UNREP alongside is the standard for many Navy's (most NATO forces), however astern replenishment is the standard for others. Astern replenishment was the only way for the Russian Navy until just a short while ago, and today they still both alongside and astern techniques, depending on the ship.

So astern is her "normal", as it is for many other Russian vessels.

T!

Reactions: Informative Informative:
1 | Like List reactions


----------



## Glider (Jan 3, 2017)

I don't deny what your saying, the observation was based on the fact, that the can I say normal Russian approach is obsolete. It highlights that in many ways the Russian navy has a lot of lessons to learn before it can be truly be considered a global navy.

Reactions: Agree Agree:
1 | Like List reactions


----------



## parsifal (Jan 4, 2017)

I served aboard ships in the 70's and 80's that on occasion bumped uglies with what were then Soviet ships (VMF).
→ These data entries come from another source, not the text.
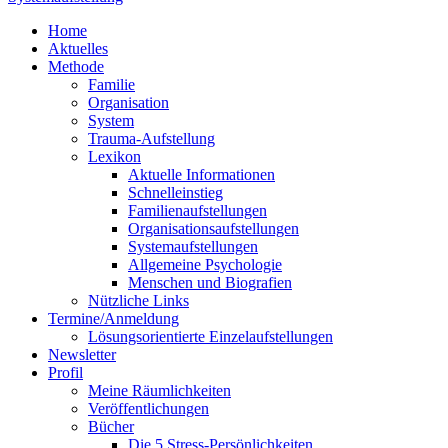
Home
Aktuelles
Methode
Familie
Organisation
System
Trauma-Aufstellung
Lexikon
Aktuelle Informationen
Schnelleinstieg
Familienaufstellungen
Organisationsaufstellungen
Systemaufstellungen
Allgemeine Psychologie
Menschen und Biografien
Nützliche Links
Termine/Anmeldung
Lösungsorientierte Einzelaufstellungen
Newsletter
Profil
Meine Räumlichkeiten
Veröffentlichungen
Bücher
Die 5 Stress-Persönlichkeiten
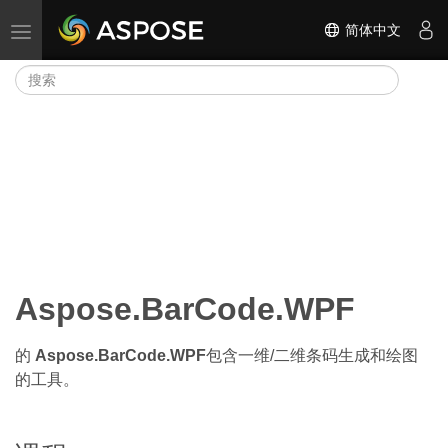
简体中文
切换导航
Aspose.BarCode.WPF
的
Aspose.BarCode.WPF
包含一维/二维条码生成和绘图
的工具。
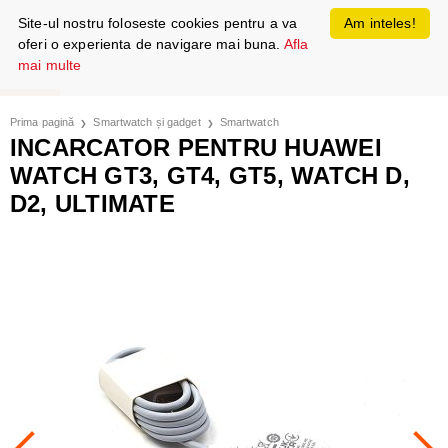
Site-ul nostru foloseste cookies pentru a va
Am inteles!
oferi o experienta de navigare mai buna.
Afla
mai multe
Prima pagină
Smartwatch și gadget
Smartwatch
INCARCATOR PENTRU HUAWEI
WATCH GT3, GT4, GT5, WATCH D,
D2, ULTIMATE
It was approximately 1979 or 1980. We were aboard the HMAS Melbourne, a ship with a bad reputation of cutting her escorts in half. During flying operations, the Russians made repeated passes right under the bows of the carrier, passing within inches of the ship sometimes. Our escorts made strong efforts to keep these annoying little t*rds away from the carrier whose ability to manouver was restricted during flight ops but the Russians were very good at piloting their ships. I have on occasion exercised with Pommie, and USN ships as well as the navies of nearly every other pacific rim navy. The VMF manned ships by a clear margin are the best sailors out of all of them by miles. This mostly arises from a man joining a ship and then spending almost his entire naval career aboard that one ship. The crew learn how to get the most out of that ship, whereas we tend to shift our personnel around to gain a wider experience.

Reactions: Informative Informative:
1 | Like List reactions


----------



## Glider (Jan 28, 2017)

One final entry on this the Admiral Kuznetsov also lost an Su33 which rolled off the back of her due to a failure on the arrestor gear, the pilot ejected safely.

All in all as a projection of power it doesn't seem to have been a huge success, just a very expensive PR stunt

Reactions: Agree Agree:
2 | Like List reactions


----------



## soulezoo (Feb 1, 2017)

fubar57 said:


> That is one p!ssed off looking captain.



He should be happy he's not the captain of the Kursk.


----------



## GregP (Mar 3, 2017)

You're all wrong. It is smoke from the galley. The cooling oil they use is made from coal dust and STP! Simply bad dietary habits!

Seriously, that's a lot of smoke froma ship for a country that usually has smokless jet engines in their fighters.


----------